Tomorrow, state Sen. Darrell Steinberg, a Democrat from Sacramento, will introduce a bill that calls for a complete overhaul of mental health care behind bars, with the goal of putting a big dent in both the overcrowding problem and the high recidivism rates.

“I would argue very strongly that it’s the missing element of corrections reform,” Steinberg said. How can you talk about getting a handle on overcrowding, he asks, without doing something about the fact that an estimated 20%-25% of the state’s 170,000 inmates are bipolar, schizophrenic, clinically depressed or otherwise afflicted?

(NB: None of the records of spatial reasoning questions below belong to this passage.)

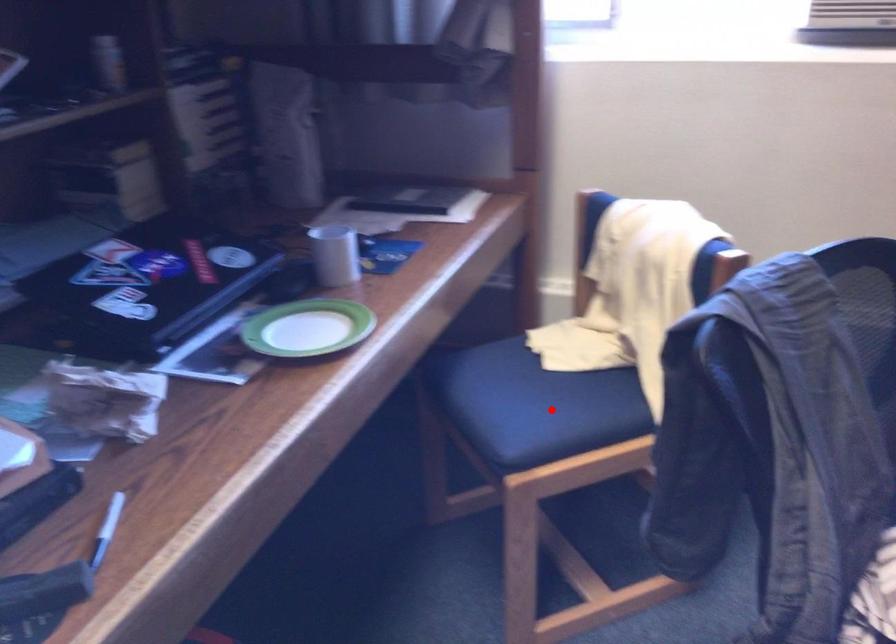
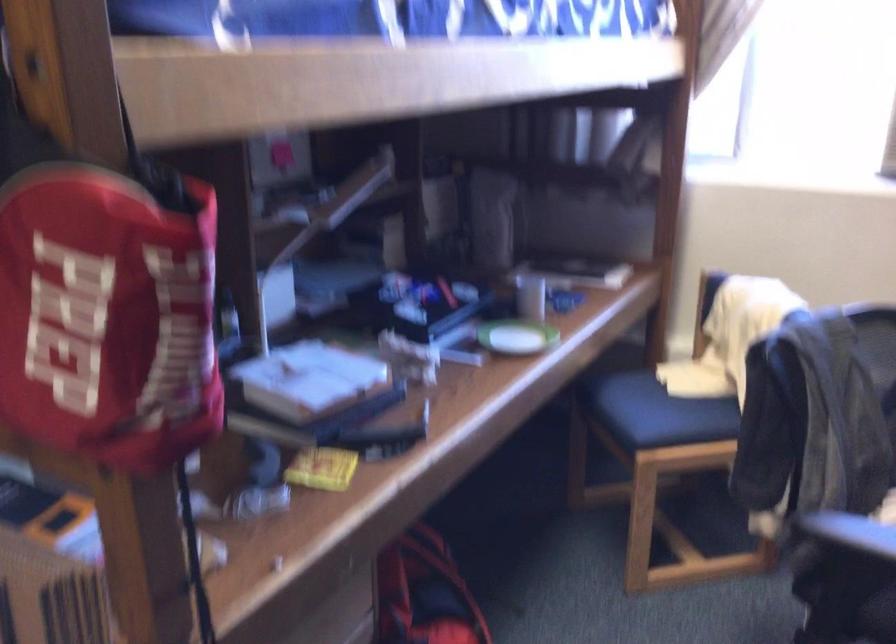
The point at the highlighted location is marked in the first image. Where is the corresponding point in the second image?

(668, 415)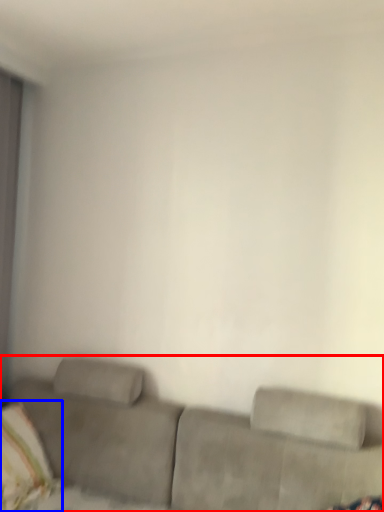
Question: Which of the following is the closest to the observer, studio couch (highlighted by a red box) or pillow (highlighted by a blue box)?

Choices:
 (A) studio couch
 (B) pillow

Answer: (A)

You want to build something in this state?  Build more mental hospitals.  Bring in more psychologists and psycho-therapists.  Build something that will help permanently reduce the impact on the prison system.

Please read this article.  It’s a damn shame that most legislators are so obsessed with law and order that they won’t take the simple steps necessary to relieve this crisis and move the state forward.

Are you a mental health professional? Do you want to live in Coalinga?

Well come on down, because the Department of Mental Health is desperate for a few good professionals.  The state built a fancy, state-of-the-art mental health hospital, but they forgot one thing…where are they going to get staff? You see, this brand-spanking new hospital is in Coalinga.  Coalinga you ask?  Yes, it’s in Fresno County, about 70 miles outside of the city of Fresno and right smack dab between SF and LA.  Approximatel 3.5 hours from both, and a couple hours from Bakersfield.  It seems, for some reason, mental health professionals aren’t flocking to come live in Coalinga.

Jackie Speier, one of my favorite state senators (perhaps b/c she is my senator…), wasn’t so impressed with the planning on this one:

“Talk about wasteful spending,” said Sen. Jackie Speier, D-Hillsborough, who is closely involved in overseeing prison issues. She called the hospital a fiasco that, in her view, is a perfect symbol of the state’s poor planning and poor use of resources. “It is just irresponsible not to use this facility,” Speier said.(SF Chron 9/18/06)

You know, I understand the temptation to put these facilities out in the middle of the Central Valley.  But you have to consider staffing it!  As Rob Cordry would say, “I mean Come On!”. Sacramento Geniuses…right Arnold?